| QUOTED PASSAGE |
Cool temperature has been the main method by which milk freshness has been extended. When windmills and well pumps were invented, one of its first uses on the farm besides providing water for animals was for cooling milk, to extend the storage life before being transported to the town market.

The naturally cold underground water would be continuously pumped into a tub or other containers of milk set in the tub to cool after milking. This method of milk cooling was extremely popular before the arrival of electricity and refrigeration.


When refrigeration first arrived (the 19th century) the equipment was initially used to cool cans of milk, which were filled by hand milking. These cans were placed into a cooled water bath to remove heat and keep them cool until they were able to be transported to a collection facility. As more automated methods were developed for harvesting milk, hand milking was replaced and, as a result, the milk can was replaced by a bulk milk cooler. 'Ice banks' were the first type of bulk milk cooler. This was a double wall vessel with evaporator coils and water located between the walls at the bottom and sides of the tank. A small refrigeration compressor was used to remove heat from the evaporator coils. Ice eventually builds up around the coils, until it reaches a thickness of about three inches surrounding each pipe, and the cooling system shuts off. When the milking operation starts, only the milk agitator and the water circulation pump, which flows water across the ice and the steel walls of the tank, are needed to reduce the incoming milk to a temperature below 40 degrees.

| THE DATA |

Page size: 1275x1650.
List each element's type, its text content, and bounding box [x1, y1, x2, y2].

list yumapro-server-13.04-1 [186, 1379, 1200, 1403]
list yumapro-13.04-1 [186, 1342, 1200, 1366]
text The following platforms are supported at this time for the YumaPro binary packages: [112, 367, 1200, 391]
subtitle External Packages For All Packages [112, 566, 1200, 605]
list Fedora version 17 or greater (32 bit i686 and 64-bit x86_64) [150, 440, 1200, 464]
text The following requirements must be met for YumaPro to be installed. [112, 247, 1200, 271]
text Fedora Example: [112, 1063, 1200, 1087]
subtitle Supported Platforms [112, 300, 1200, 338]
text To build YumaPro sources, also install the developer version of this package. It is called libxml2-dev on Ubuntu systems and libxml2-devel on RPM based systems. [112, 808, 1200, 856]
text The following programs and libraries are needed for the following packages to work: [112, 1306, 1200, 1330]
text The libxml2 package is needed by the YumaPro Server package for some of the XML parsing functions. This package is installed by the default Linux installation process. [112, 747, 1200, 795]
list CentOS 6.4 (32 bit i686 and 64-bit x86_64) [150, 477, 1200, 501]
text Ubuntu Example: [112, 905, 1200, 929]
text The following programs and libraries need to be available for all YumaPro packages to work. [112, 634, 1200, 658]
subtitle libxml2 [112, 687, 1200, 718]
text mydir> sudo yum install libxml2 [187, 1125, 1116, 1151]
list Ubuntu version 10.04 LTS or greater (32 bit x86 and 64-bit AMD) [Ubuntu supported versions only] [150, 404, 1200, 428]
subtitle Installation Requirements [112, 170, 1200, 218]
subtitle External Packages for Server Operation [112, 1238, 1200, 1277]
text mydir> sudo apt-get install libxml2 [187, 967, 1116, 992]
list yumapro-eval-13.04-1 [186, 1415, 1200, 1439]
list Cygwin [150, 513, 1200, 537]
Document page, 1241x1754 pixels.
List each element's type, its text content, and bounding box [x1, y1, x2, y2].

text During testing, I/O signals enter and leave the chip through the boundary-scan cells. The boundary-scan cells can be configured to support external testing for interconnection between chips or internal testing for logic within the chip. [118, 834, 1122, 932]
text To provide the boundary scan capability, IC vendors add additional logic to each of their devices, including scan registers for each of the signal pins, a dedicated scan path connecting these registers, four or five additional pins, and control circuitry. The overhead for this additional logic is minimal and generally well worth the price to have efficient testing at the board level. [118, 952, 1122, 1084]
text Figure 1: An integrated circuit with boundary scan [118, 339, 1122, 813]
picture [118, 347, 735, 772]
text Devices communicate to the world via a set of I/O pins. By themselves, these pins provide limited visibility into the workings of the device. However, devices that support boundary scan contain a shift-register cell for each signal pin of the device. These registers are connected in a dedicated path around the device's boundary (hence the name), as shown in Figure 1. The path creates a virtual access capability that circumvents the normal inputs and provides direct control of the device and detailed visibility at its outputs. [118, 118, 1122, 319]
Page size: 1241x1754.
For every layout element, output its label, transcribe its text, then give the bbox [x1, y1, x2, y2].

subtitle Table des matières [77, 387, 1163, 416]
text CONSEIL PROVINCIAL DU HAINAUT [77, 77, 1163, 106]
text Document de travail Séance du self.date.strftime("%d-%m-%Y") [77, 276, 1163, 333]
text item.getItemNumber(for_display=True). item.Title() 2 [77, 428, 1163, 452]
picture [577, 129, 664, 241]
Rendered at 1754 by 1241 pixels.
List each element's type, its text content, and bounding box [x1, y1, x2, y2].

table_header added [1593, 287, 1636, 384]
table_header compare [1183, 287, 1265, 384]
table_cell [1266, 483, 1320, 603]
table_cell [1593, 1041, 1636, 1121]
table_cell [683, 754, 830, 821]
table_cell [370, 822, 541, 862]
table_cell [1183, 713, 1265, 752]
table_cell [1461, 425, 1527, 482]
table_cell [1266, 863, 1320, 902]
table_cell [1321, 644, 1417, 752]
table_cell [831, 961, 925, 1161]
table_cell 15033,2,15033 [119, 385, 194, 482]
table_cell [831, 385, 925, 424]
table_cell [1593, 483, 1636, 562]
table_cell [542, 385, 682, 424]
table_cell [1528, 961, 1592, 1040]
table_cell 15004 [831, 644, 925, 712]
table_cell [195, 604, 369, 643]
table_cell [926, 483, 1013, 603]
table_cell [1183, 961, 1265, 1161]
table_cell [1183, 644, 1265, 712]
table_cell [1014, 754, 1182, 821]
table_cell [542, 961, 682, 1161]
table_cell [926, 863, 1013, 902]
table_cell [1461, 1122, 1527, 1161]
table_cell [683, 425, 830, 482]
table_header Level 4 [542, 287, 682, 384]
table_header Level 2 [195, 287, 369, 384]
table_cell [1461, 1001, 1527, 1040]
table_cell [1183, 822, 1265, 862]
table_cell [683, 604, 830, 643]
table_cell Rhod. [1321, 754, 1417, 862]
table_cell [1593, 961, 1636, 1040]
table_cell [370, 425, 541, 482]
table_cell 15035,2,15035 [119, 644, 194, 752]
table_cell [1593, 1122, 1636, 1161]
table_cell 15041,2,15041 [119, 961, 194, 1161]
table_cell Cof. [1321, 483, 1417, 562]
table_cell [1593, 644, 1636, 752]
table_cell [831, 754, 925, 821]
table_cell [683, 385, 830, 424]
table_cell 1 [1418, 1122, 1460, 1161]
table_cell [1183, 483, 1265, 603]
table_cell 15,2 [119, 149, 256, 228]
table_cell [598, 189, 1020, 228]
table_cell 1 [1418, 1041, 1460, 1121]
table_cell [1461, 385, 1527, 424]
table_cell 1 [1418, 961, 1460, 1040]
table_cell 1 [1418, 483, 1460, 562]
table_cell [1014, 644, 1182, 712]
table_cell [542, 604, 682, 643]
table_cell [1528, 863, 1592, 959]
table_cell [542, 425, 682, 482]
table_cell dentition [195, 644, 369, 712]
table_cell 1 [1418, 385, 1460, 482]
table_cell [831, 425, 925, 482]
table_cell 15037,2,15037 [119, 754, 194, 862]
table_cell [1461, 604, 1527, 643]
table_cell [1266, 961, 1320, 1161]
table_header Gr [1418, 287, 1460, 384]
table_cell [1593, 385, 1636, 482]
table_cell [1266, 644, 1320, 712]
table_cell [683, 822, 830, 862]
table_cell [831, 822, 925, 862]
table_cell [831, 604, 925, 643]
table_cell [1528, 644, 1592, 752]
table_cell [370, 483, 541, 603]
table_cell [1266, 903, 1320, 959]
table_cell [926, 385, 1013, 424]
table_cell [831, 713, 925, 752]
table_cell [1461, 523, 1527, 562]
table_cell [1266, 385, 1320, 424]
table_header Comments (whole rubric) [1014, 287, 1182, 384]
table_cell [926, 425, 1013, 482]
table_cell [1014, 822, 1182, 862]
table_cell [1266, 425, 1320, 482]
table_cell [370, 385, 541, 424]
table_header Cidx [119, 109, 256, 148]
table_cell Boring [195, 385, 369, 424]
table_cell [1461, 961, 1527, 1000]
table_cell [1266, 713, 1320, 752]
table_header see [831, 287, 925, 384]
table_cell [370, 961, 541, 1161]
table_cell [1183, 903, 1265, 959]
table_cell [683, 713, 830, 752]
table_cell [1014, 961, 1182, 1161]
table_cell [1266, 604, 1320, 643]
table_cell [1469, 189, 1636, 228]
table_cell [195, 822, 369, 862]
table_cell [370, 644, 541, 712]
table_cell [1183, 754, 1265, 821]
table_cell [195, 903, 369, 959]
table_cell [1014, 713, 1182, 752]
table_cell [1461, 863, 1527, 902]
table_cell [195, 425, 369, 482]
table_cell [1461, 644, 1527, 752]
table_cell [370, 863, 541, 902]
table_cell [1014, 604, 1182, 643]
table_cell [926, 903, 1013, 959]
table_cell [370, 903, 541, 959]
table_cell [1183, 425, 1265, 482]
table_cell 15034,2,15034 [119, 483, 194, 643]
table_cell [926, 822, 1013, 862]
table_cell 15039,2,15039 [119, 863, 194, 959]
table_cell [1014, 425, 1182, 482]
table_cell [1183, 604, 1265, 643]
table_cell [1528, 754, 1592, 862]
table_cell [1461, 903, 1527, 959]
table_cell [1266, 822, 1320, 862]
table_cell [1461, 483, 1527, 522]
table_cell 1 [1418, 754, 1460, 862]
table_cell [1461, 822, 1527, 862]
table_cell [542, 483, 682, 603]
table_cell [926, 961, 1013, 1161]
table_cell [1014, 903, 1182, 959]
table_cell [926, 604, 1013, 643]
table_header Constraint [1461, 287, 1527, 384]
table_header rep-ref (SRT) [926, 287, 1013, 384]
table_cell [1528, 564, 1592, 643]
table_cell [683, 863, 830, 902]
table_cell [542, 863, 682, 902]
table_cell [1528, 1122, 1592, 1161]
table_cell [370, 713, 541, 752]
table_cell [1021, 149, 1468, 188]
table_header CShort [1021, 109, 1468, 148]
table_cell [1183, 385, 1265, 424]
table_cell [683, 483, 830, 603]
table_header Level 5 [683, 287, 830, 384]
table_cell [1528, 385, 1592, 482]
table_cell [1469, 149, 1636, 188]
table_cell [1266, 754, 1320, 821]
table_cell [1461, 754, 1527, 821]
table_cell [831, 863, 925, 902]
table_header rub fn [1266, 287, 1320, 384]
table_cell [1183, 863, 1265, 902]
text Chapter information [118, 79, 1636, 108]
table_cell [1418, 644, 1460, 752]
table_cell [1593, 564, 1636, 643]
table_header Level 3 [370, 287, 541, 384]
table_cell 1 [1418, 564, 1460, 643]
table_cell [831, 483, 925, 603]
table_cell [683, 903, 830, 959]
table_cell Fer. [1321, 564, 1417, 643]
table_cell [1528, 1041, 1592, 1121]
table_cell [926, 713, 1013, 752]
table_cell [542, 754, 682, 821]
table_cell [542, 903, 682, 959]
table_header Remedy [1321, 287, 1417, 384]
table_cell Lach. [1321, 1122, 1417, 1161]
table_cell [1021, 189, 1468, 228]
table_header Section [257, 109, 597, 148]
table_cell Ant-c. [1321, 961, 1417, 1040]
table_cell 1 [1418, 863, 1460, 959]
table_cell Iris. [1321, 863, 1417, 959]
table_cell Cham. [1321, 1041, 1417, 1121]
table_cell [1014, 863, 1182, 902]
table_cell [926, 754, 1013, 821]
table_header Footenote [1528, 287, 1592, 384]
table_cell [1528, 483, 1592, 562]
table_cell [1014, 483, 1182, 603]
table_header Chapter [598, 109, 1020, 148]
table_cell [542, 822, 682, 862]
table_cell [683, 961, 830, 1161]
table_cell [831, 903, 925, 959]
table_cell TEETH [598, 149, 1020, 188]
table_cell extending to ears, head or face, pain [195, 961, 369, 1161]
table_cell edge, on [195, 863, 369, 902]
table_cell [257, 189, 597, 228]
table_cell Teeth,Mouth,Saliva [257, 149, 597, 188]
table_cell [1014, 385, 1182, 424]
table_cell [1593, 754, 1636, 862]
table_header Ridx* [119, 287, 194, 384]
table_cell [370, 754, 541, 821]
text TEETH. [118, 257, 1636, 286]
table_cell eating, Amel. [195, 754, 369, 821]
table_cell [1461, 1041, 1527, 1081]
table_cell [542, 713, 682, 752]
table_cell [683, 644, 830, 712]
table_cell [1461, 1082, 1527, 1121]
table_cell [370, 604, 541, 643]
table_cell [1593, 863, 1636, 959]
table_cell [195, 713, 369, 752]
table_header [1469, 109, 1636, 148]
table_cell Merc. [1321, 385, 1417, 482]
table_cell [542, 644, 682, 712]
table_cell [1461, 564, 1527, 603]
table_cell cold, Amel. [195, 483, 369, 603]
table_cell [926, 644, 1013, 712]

| PARTS OF THE EXERCISE |
- a) From the passage on milk cooling, extract the portion starting at "Cool temperature has" and ending at "the town market.".
- b) In the passage on milk cooling, what thickness does the ice reach around each pipe before the cooling system shuts off?

| ANSWER SECTION |
- a)
Cool temperature has been the main method by which milk freshness has been extended. When windmills and well pumps were invented, one of its first uses on the farm besides providing water for animals was for cooling milk, to extend the storage life before being transported to the town market.

- b) About three inches.